BEGIN

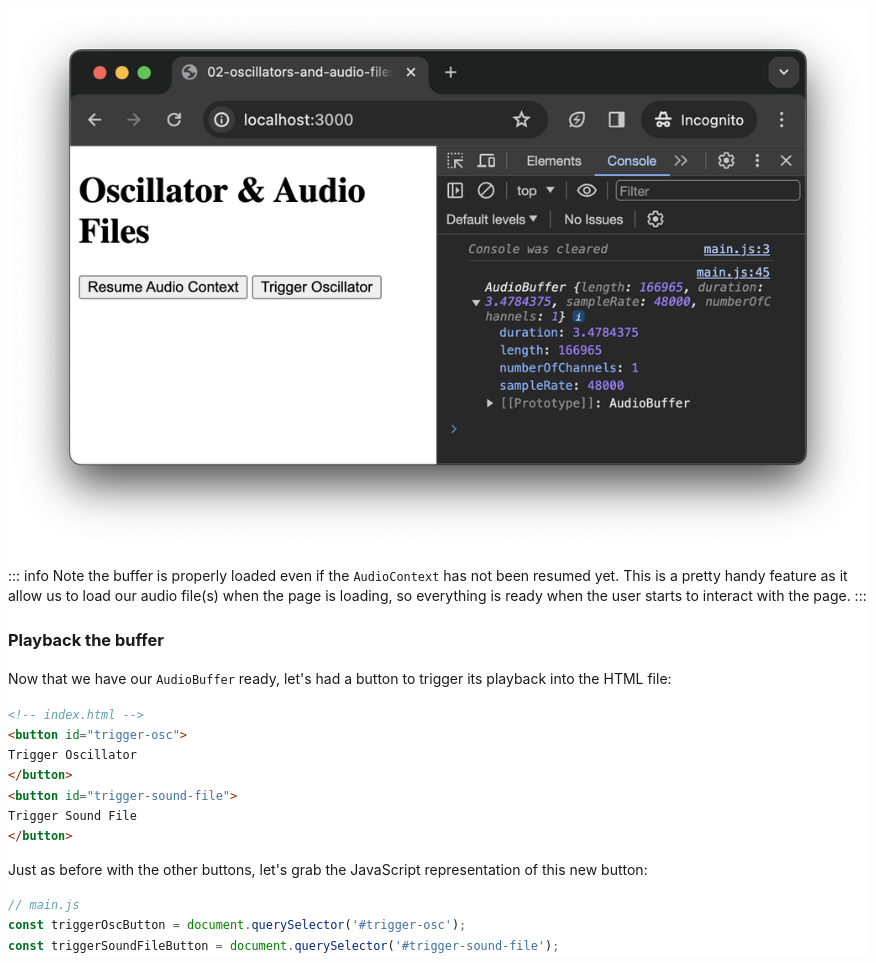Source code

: ![audio-buffer](../assets/oscillators-and-audio-files/audio-buffer.png)

::: info
Note the buffer is properly loaded even if the `AudioContext` has not been resumed yet. This is a pretty handy feature as it allow us to load our audio file(s) when the page is loading, so everything is ready when the user starts to interact with the page.
::: 

### Playback the buffer

Now that we have our `AudioBuffer` ready, let's had a button to trigger its playback into the HTML file:

```html
<!-- index.html -->
<button id="trigger-osc">
Trigger Oscillator
</button> 
<button id="trigger-sound-file">
Trigger Sound File
</button>
```

Just as before with the other buttons, let's grab the JavaScript representation of this new button:

```js
// main.js
const triggerOscButton = document.querySelector('#trigger-osc');
const triggerSoundFileButton = document.querySelector('#trigger-sound-file');
```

END

Pictures in the records above are left out; print everything else exactly as written.

• **Solution**:
Source code

: ![audio-buffer](../assets/oscillators-and-audio-files/audio-buffer.png)

::: info
Note the buffer is properly loaded even if the `AudioContext` has not been resumed yet. This is a pretty handy feature as it allow us to load our audio file(s) when the page is loading, so everything is ready when the user starts to interact with the page.
::: 

### Playback the buffer

Now that we have our `AudioBuffer` ready, let's had a button to trigger its playback into the HTML file:

```html
<!-- index.html -->
<button id="trigger-osc">
Trigger Oscillator
</button> 
<button id="trigger-sound-file">
Trigger Sound File
</button>
```

Just as before with the other buttons, let's grab the JavaScript representation of this new button:

```js
// main.js
const triggerOscButton = document.querySelector('#trigger-osc');
const triggerSoundFileButton = document.querySelector('#trigger-sound-file');
```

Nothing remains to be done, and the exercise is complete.